Es geht auch nicht hauptsächlich darum, was es kostet. Mit „Vision Only“ kann man Dinge erkennen und verstehen, was mit den USS nicht möglich ist. Es gibt sicherlich einen Kostenaspekt, aber warum sollte man etwas einbauen, das später nicht mehr benötigt wird? Musk folgt dem Motto, dass das günstigste Teil das ist, das man vermeiden kann. Leider ist das aus kurzfristiger Perspektive für den Kunden nicht immer nur positiv.
Wie aktiviere ich die Einparkhilfe bei Tesla?
Beim Wechsel in den Rückwärtsmodus erscheint auf dem Touchscreen die Ansicht der Einparkhilfe automatisch. Die Abstände rund um das Fahrzeug werden auf dem Bildschirm angezeigt.
Falls der Fahrmodus aktiviert ist und keine Objekte in geringer Entfernung zum Fahrzeug erkannt werden, schließt sich diese Ansicht automatisch. Sollte jedoch ein Objekt erkannt werden, bleibt die Einparkhilfe-Ansicht offen, bis die Geschwindigkeit 8 km/h übersteigt.

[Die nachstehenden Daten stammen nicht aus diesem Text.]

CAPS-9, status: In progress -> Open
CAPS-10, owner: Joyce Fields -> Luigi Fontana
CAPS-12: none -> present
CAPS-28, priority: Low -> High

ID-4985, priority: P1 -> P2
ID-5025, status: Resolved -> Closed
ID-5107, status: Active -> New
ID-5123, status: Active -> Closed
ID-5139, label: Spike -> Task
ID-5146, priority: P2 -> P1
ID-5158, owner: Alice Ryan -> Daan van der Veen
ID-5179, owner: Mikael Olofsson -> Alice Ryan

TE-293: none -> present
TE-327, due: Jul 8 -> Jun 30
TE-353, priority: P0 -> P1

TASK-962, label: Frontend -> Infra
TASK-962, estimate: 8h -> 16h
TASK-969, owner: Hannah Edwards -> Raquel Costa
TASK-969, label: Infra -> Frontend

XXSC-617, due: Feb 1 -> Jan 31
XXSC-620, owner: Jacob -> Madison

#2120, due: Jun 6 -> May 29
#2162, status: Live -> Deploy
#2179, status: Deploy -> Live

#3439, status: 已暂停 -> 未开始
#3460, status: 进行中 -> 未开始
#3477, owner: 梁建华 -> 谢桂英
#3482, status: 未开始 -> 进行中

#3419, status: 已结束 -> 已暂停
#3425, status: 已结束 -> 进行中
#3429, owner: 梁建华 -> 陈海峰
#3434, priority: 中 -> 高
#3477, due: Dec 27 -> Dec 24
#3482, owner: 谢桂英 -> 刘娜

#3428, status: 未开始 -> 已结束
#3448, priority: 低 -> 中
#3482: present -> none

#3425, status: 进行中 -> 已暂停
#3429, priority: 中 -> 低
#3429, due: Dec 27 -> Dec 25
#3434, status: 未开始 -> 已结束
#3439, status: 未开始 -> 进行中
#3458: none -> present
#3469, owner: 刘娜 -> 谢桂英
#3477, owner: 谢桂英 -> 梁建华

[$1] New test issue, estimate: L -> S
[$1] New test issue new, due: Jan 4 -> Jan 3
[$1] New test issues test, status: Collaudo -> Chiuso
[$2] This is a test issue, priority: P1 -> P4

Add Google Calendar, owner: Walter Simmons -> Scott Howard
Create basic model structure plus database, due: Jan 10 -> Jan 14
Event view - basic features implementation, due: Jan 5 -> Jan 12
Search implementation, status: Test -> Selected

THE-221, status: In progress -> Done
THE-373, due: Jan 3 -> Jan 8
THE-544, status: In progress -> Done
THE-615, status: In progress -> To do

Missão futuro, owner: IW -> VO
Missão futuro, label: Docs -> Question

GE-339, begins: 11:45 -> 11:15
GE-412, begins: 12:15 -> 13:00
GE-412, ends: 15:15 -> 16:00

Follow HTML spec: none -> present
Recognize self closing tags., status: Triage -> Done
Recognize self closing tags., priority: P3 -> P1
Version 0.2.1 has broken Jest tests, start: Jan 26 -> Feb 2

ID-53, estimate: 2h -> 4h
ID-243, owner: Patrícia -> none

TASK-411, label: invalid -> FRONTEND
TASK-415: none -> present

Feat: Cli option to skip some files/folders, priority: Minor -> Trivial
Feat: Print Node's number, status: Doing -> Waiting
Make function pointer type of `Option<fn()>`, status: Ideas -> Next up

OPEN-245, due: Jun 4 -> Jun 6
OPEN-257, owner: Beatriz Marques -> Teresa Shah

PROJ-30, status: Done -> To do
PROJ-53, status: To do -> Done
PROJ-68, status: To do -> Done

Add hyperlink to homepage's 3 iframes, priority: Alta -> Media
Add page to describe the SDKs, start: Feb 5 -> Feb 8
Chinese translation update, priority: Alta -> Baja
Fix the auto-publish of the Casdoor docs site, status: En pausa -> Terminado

Falls während der Fahrt die Kamera-App auf dem Touchscreen angezeigt wird und die Fahrgeschwindigkeit unter 8 km/h fällt, ist es möglich, zur Einparkhilfe-Ansicht zu wechseln.
Im Vorwärts-Fahrmodus berührt man die Taste in der Ecke des Kamera-App-Bildschirms. Diese Funktion erweist sich als hilfreich, wenn Unterstützung beim Einparken in Längsparklücken benötigt wird.
Die Einparkhilfe kann wahlweise mit oder ohne akustische Signale genutzt werden. Die Töne können unter Fahrzeug > Sicherheit > Einparkhilfe Audio-Signale ein- oder ausgeschaltet werden.